Data supplied:
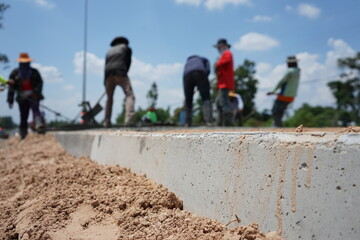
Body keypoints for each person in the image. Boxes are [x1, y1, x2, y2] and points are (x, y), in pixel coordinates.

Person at [7, 53, 45, 139]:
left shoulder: (34, 72)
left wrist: (36, 93)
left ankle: (39, 125)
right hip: (22, 97)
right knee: (23, 115)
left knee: (36, 110)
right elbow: (11, 87)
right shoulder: (15, 73)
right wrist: (10, 100)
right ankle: (23, 133)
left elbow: (40, 83)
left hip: (33, 96)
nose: (25, 64)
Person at [104, 36, 135, 127]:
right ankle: (129, 119)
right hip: (121, 72)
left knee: (109, 98)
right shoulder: (126, 48)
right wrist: (125, 72)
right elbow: (128, 62)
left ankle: (106, 121)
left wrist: (105, 81)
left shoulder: (109, 51)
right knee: (129, 95)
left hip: (108, 74)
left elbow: (105, 66)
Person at [267, 56, 300, 127]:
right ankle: (278, 125)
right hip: (291, 96)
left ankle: (277, 126)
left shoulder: (290, 71)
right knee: (280, 111)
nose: (287, 64)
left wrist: (272, 91)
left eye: (288, 63)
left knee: (275, 111)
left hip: (284, 95)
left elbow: (281, 82)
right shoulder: (298, 71)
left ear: (291, 63)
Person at [183, 55, 212, 126]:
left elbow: (185, 74)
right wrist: (203, 84)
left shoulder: (188, 62)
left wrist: (188, 93)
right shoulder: (204, 59)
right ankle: (208, 121)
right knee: (205, 97)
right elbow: (208, 69)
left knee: (188, 100)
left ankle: (187, 122)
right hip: (200, 72)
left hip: (187, 76)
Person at [214, 38, 235, 126]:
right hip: (222, 83)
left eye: (219, 47)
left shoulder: (227, 53)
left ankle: (228, 123)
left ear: (223, 46)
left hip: (225, 83)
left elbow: (222, 63)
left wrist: (217, 63)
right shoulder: (224, 54)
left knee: (224, 102)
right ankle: (219, 122)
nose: (218, 49)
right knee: (218, 102)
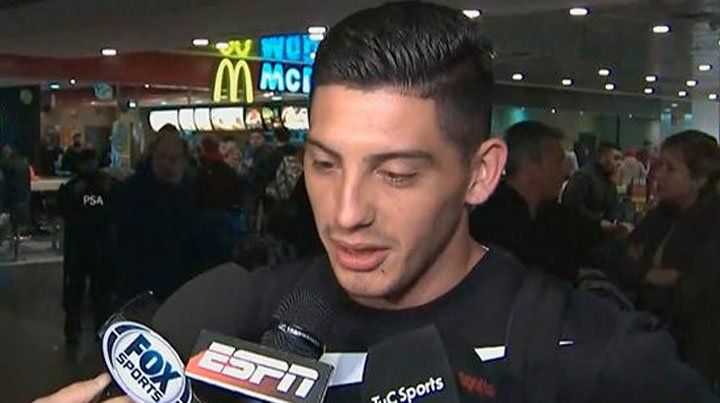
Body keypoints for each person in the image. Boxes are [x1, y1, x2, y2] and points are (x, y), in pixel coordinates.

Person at [40, 3, 717, 402]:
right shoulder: (245, 318)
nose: (345, 213)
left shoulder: (591, 357)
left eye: (394, 174)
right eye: (324, 164)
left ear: (481, 175)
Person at [618, 130, 720, 386]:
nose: (658, 174)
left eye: (670, 168)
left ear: (700, 179)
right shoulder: (662, 214)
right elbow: (620, 261)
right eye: (658, 165)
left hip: (696, 351)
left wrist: (642, 273)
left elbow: (695, 292)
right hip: (650, 342)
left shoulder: (713, 221)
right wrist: (658, 276)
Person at [469, 121, 602, 282]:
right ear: (531, 165)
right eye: (558, 161)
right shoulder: (493, 224)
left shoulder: (554, 216)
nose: (565, 172)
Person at [114, 126, 232, 303]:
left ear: (184, 161)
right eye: (163, 157)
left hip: (180, 285)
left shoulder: (194, 190)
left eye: (174, 158)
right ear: (153, 158)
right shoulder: (135, 192)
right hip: (146, 284)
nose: (167, 164)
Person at [56, 149, 117, 346]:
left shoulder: (73, 188)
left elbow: (62, 210)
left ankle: (75, 330)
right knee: (99, 293)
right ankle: (100, 331)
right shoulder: (108, 186)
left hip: (80, 247)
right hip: (100, 247)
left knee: (78, 291)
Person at [562, 142, 630, 235]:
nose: (619, 163)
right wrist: (598, 221)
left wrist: (618, 223)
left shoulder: (609, 179)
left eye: (621, 159)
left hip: (601, 234)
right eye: (616, 158)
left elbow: (614, 207)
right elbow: (571, 206)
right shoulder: (584, 176)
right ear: (602, 158)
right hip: (581, 233)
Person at [195, 134, 243, 212]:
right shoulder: (228, 170)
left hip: (206, 211)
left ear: (202, 149)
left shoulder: (200, 170)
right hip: (226, 210)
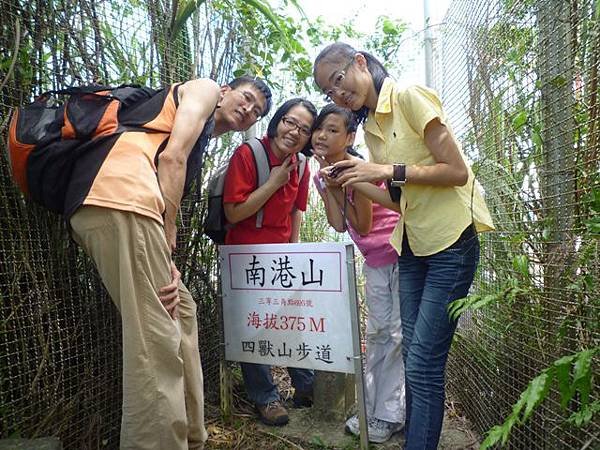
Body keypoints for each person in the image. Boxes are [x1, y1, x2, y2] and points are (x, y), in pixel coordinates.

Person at [67, 75, 272, 450]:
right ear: (226, 91)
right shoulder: (206, 89)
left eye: (256, 111)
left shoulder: (204, 133)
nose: (248, 110)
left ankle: (193, 436)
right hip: (122, 199)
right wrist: (169, 227)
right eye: (247, 98)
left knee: (183, 309)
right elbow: (171, 156)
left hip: (123, 207)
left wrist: (164, 251)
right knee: (154, 336)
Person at [313, 42, 495, 450]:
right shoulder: (375, 127)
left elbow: (456, 171)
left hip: (450, 243)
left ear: (360, 62)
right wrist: (355, 180)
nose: (339, 95)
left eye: (339, 80)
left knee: (424, 362)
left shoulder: (410, 95)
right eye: (330, 92)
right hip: (411, 246)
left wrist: (380, 169)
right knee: (414, 359)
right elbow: (400, 199)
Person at [311, 103, 406, 443]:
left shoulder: (358, 167)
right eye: (320, 128)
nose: (323, 135)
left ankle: (387, 415)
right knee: (381, 334)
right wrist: (330, 186)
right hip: (376, 261)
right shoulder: (324, 175)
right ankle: (380, 411)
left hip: (396, 255)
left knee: (391, 335)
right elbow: (339, 223)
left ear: (350, 136)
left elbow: (363, 223)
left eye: (333, 130)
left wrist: (340, 181)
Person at [222, 98, 317, 426]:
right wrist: (274, 183)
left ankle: (306, 386)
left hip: (281, 258)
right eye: (291, 122)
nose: (295, 132)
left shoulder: (303, 165)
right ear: (277, 121)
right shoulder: (248, 154)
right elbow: (233, 212)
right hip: (245, 255)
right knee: (253, 326)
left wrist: (293, 251)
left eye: (304, 129)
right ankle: (266, 397)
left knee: (291, 321)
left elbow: (296, 212)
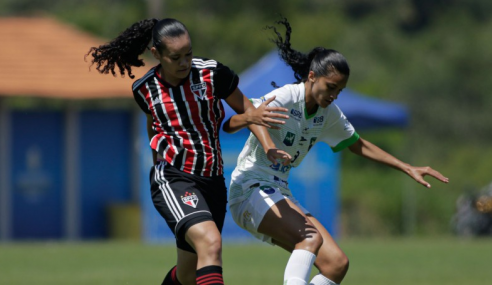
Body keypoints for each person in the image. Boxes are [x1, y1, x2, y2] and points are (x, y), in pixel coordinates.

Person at [225, 17, 449, 285]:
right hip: (249, 188)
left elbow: (359, 145)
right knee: (310, 238)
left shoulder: (328, 114)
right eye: (330, 87)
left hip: (278, 190)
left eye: (339, 90)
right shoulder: (287, 96)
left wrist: (406, 166)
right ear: (312, 77)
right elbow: (248, 114)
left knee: (336, 264)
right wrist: (269, 146)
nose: (334, 95)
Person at [86, 18, 292, 285]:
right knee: (211, 242)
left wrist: (269, 146)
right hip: (174, 177)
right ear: (156, 54)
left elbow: (248, 111)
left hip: (212, 181)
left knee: (187, 273)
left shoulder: (212, 74)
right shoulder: (145, 89)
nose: (184, 62)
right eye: (175, 57)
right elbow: (153, 128)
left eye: (188, 54)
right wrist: (158, 170)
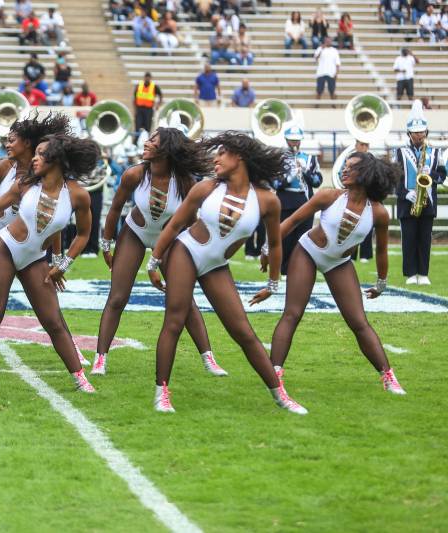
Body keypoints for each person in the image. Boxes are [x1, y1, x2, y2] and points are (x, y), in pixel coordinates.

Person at [146, 131, 307, 415]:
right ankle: (162, 393)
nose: (216, 159)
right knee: (174, 320)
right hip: (185, 252)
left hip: (216, 265)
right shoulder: (206, 188)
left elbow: (275, 244)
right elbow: (174, 227)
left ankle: (280, 395)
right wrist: (154, 261)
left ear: (240, 157)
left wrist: (273, 282)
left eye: (222, 153)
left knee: (243, 332)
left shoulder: (268, 200)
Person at [265, 152, 406, 396]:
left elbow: (381, 251)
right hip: (308, 252)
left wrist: (381, 284)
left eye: (351, 168)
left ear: (365, 174)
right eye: (345, 166)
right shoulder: (329, 196)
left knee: (359, 322)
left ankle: (388, 376)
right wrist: (268, 248)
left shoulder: (379, 212)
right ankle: (274, 374)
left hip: (339, 262)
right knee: (292, 313)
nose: (344, 170)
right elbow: (294, 220)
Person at [0, 134, 100, 395]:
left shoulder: (77, 195)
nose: (34, 158)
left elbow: (84, 235)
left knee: (53, 321)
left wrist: (62, 264)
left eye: (41, 154)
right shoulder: (26, 184)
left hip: (34, 259)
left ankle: (80, 378)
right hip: (5, 249)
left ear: (56, 160)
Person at [94, 127, 227, 377]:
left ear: (165, 149)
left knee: (184, 300)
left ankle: (209, 358)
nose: (145, 143)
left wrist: (186, 256)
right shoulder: (134, 174)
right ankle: (100, 358)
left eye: (152, 141)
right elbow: (114, 210)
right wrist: (106, 244)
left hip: (168, 240)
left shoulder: (186, 181)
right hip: (135, 233)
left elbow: (190, 221)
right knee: (117, 297)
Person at [0, 113, 72, 370]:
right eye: (6, 140)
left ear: (28, 144)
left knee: (47, 294)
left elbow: (53, 222)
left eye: (12, 140)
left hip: (18, 238)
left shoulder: (45, 173)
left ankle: (70, 349)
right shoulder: (2, 168)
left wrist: (55, 259)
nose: (7, 144)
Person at [393, 100, 446, 285]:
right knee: (408, 239)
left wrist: (429, 173)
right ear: (409, 133)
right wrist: (405, 193)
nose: (419, 135)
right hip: (407, 201)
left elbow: (441, 176)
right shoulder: (399, 152)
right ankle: (410, 274)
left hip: (428, 201)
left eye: (422, 132)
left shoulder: (435, 152)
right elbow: (394, 178)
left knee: (424, 239)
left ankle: (423, 274)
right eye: (416, 132)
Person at [276, 126, 322, 275]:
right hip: (285, 201)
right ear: (286, 140)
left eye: (297, 141)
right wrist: (290, 176)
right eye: (291, 141)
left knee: (303, 237)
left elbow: (317, 181)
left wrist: (305, 172)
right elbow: (274, 183)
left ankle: (300, 269)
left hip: (305, 201)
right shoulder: (278, 159)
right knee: (285, 237)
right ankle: (283, 269)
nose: (294, 144)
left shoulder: (310, 159)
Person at [314, 36, 340, 101]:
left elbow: (337, 63)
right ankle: (316, 105)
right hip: (321, 72)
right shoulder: (319, 49)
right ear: (324, 41)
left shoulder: (334, 51)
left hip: (331, 73)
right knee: (319, 90)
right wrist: (322, 49)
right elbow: (316, 58)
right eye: (327, 41)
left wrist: (336, 73)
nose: (328, 42)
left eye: (329, 41)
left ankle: (333, 105)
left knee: (332, 91)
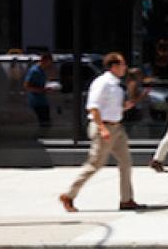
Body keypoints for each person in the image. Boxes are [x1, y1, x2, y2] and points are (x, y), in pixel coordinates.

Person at [59, 52, 141, 212]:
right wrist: (102, 128)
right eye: (123, 64)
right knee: (95, 164)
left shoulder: (116, 84)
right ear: (114, 66)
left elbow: (110, 107)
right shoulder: (102, 83)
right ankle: (69, 195)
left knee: (126, 162)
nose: (125, 67)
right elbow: (93, 107)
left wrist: (125, 107)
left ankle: (127, 199)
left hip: (117, 128)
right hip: (104, 128)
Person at [23, 50, 55, 130]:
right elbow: (26, 86)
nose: (49, 65)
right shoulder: (34, 71)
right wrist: (42, 90)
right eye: (49, 62)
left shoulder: (42, 71)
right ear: (44, 61)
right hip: (36, 102)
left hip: (43, 101)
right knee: (43, 123)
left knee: (46, 122)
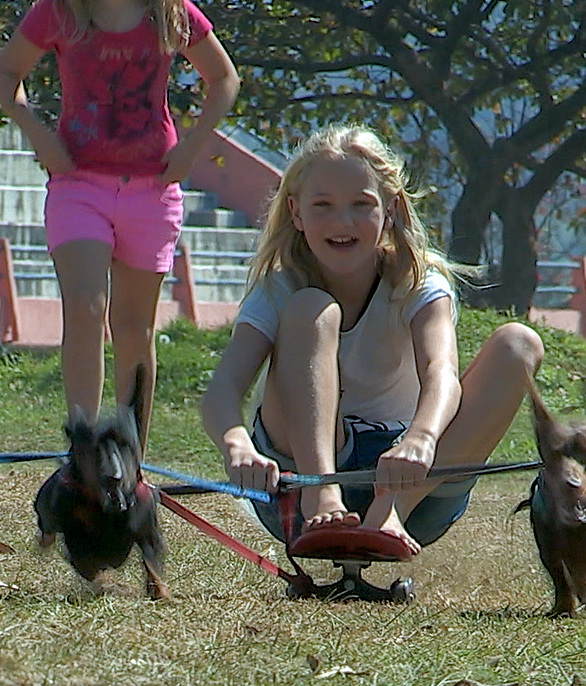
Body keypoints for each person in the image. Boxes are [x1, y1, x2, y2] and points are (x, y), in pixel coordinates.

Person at [201, 125, 544, 557]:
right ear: (296, 212)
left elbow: (442, 373)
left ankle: (389, 512)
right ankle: (322, 495)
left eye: (361, 205)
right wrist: (237, 447)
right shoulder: (279, 289)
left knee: (519, 344)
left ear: (391, 208)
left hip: (413, 480)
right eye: (322, 205)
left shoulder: (420, 282)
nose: (342, 223)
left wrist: (420, 438)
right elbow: (222, 389)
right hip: (299, 488)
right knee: (311, 307)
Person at [0, 0, 239, 444]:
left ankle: (130, 460)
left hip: (153, 186)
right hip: (78, 184)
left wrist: (191, 147)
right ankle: (83, 449)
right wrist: (37, 133)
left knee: (132, 328)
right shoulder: (60, 8)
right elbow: (5, 73)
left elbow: (224, 79)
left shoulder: (169, 7)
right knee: (84, 307)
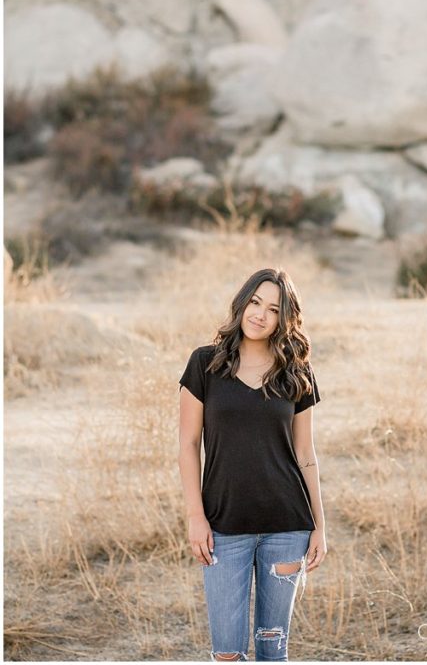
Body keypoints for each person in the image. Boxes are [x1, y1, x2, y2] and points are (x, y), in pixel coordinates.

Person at [178, 268, 327, 661]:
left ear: (285, 319)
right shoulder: (205, 364)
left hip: (287, 525)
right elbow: (188, 444)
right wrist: (196, 516)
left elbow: (306, 456)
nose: (260, 315)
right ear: (243, 302)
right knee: (227, 652)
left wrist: (319, 527)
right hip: (223, 527)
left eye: (273, 309)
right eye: (256, 302)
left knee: (272, 650)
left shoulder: (297, 373)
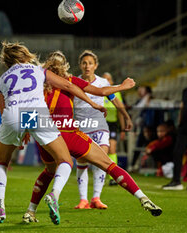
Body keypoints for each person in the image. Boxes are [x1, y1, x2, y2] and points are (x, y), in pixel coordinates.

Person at [22, 51, 161, 224]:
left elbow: (28, 105)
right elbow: (102, 91)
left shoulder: (37, 82)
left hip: (43, 135)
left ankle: (30, 211)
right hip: (67, 132)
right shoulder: (70, 80)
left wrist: (26, 131)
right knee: (108, 164)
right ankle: (142, 198)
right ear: (65, 66)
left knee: (49, 170)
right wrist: (122, 86)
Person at [0, 42, 108, 225]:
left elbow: (2, 109)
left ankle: (0, 205)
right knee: (65, 161)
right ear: (24, 55)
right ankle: (54, 196)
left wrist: (20, 130)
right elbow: (68, 86)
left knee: (1, 162)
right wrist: (93, 103)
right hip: (36, 113)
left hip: (12, 114)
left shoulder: (2, 79)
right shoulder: (37, 69)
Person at [73, 50, 134, 209]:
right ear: (80, 65)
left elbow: (115, 101)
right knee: (82, 161)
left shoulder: (103, 83)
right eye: (84, 63)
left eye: (90, 63)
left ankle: (96, 198)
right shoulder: (73, 82)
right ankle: (83, 200)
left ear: (96, 65)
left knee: (102, 158)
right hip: (81, 126)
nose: (87, 66)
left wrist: (126, 116)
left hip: (99, 125)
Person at [103, 72, 127, 186]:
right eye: (104, 79)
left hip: (112, 124)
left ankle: (113, 177)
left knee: (112, 149)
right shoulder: (99, 92)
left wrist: (122, 129)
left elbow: (120, 111)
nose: (106, 81)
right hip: (100, 123)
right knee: (102, 151)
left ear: (111, 82)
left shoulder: (116, 93)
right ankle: (101, 176)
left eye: (108, 79)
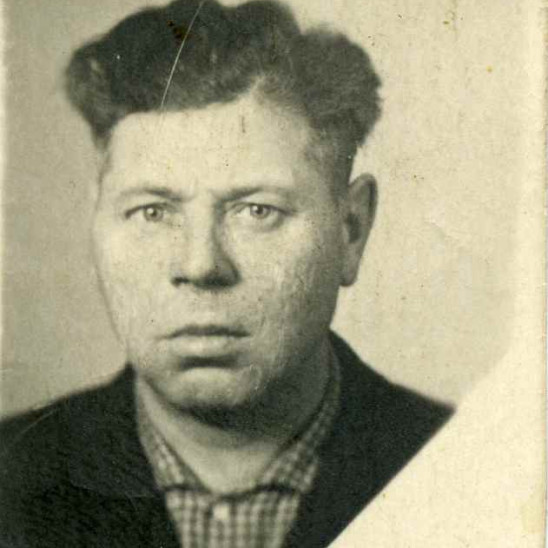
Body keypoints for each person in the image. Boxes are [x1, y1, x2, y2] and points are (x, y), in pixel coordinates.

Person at [0, 1, 453, 547]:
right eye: (153, 212)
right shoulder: (11, 476)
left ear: (350, 230)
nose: (200, 266)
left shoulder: (467, 462)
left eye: (256, 211)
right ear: (97, 218)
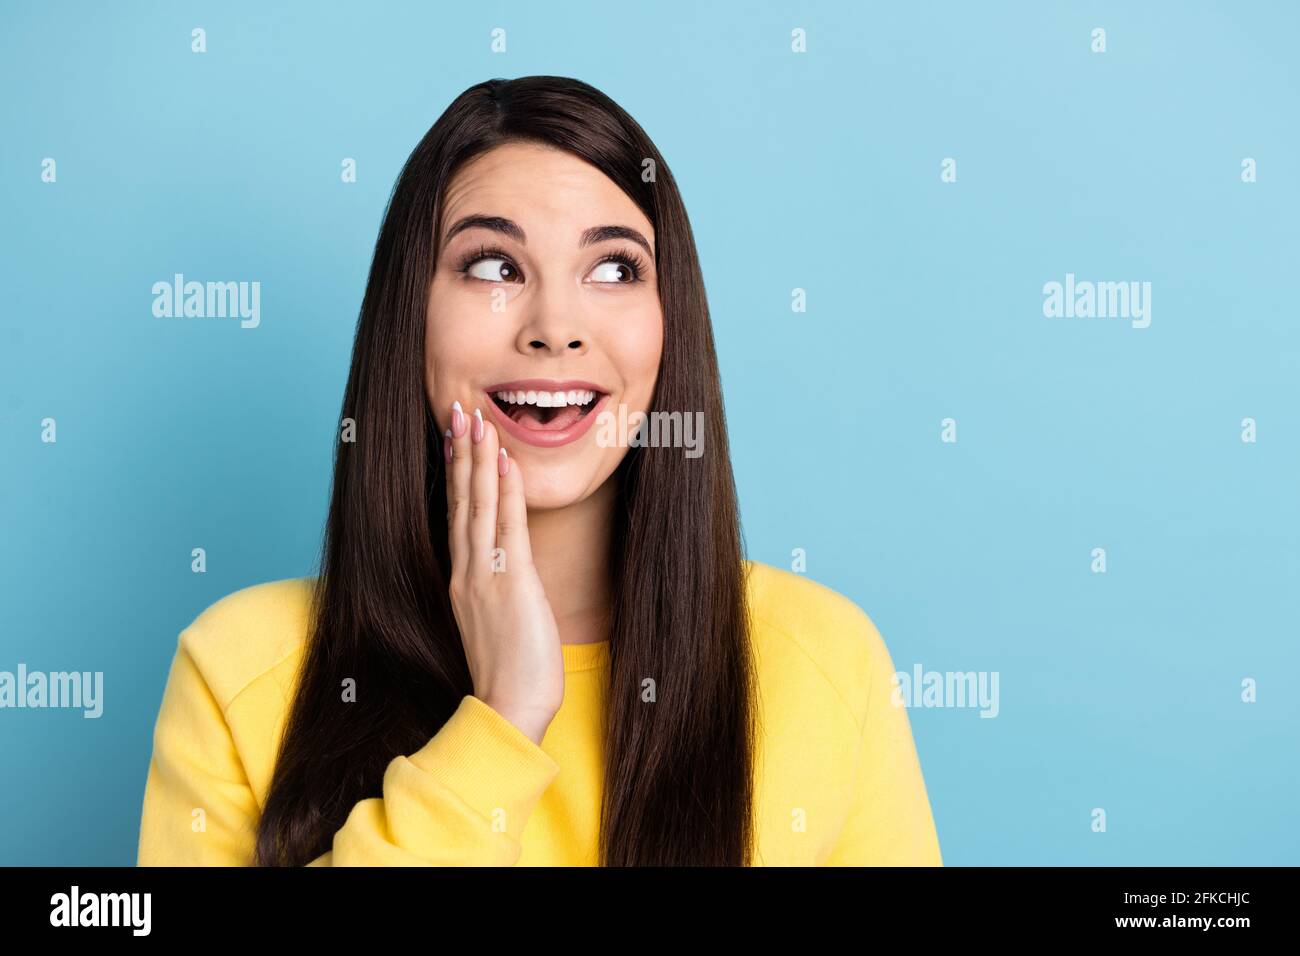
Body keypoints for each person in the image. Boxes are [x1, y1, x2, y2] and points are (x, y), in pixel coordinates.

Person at [136, 75, 942, 867]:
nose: (555, 327)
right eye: (494, 267)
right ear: (410, 315)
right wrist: (503, 720)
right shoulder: (239, 668)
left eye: (615, 269)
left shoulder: (828, 661)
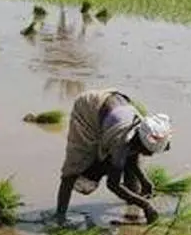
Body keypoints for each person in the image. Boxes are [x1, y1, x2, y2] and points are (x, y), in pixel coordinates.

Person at [54, 89, 173, 225]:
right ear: (139, 142)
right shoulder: (120, 143)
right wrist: (146, 205)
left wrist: (144, 180)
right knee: (73, 170)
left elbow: (133, 160)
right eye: (148, 150)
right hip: (88, 108)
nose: (150, 154)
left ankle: (131, 211)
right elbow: (113, 184)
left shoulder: (141, 131)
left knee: (131, 165)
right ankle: (59, 216)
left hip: (116, 105)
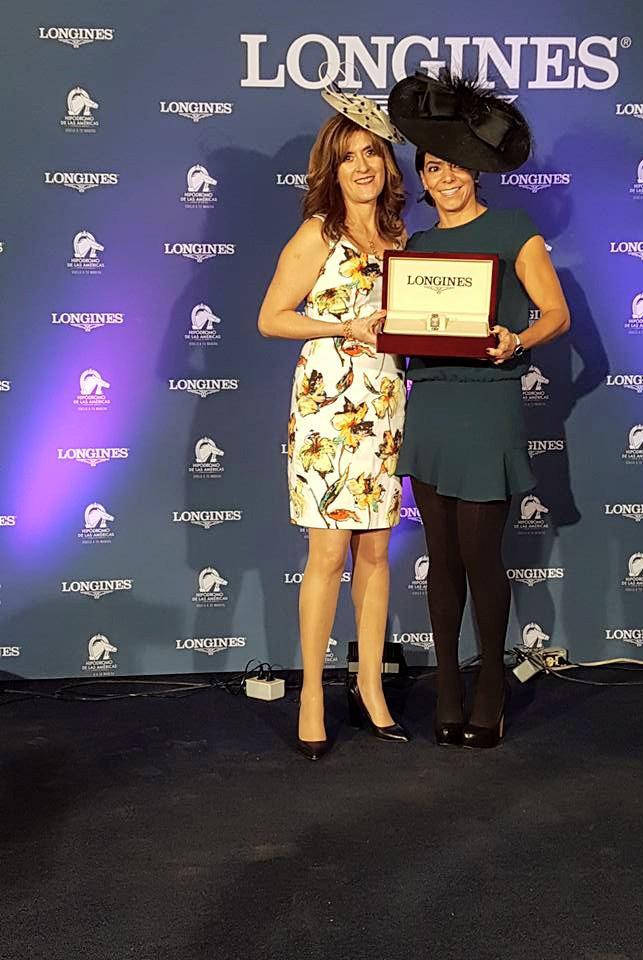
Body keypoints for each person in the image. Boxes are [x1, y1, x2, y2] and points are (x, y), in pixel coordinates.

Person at [388, 72, 571, 748]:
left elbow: (556, 314)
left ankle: (490, 688)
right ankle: (447, 689)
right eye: (434, 168)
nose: (447, 178)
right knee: (441, 558)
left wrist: (516, 340)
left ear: (476, 171)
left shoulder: (513, 229)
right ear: (422, 178)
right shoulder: (413, 248)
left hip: (488, 403)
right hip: (432, 402)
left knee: (481, 556)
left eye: (457, 167)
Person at [258, 86, 409, 760]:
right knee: (328, 554)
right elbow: (271, 319)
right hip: (327, 410)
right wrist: (343, 326)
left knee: (375, 551)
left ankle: (370, 687)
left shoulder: (401, 237)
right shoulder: (319, 232)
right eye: (349, 157)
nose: (363, 166)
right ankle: (313, 694)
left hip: (384, 406)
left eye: (372, 152)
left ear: (387, 162)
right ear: (333, 168)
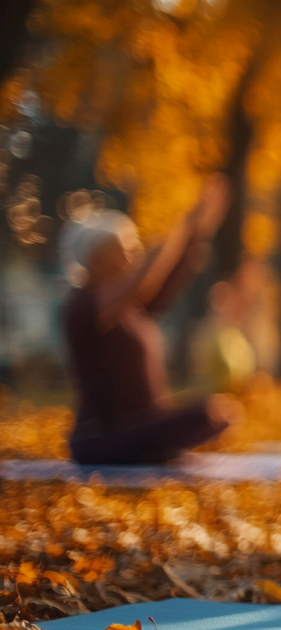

Task requirements: All that belongs in the answer is the run of lines above from the line containing "left ankle: (96, 198)" through the line containing "right knee: (102, 151)", exactly as written.

Solved problem:
left ankle: (96, 198)
right shoulder: (73, 82)
right ankle: (83, 200)
left ear: (96, 65)
left knee: (102, 158)
right hip: (81, 126)
nose: (87, 66)
left wrist: (126, 116)
left hip: (99, 125)
Person at [103, 72, 127, 186]:
right eye: (104, 79)
left hip: (112, 124)
left ankle: (113, 177)
left knee: (112, 149)
right shoulder: (99, 92)
left wrist: (122, 129)
left elbow: (120, 111)
nose: (106, 81)
right hip: (100, 123)
right knee: (102, 151)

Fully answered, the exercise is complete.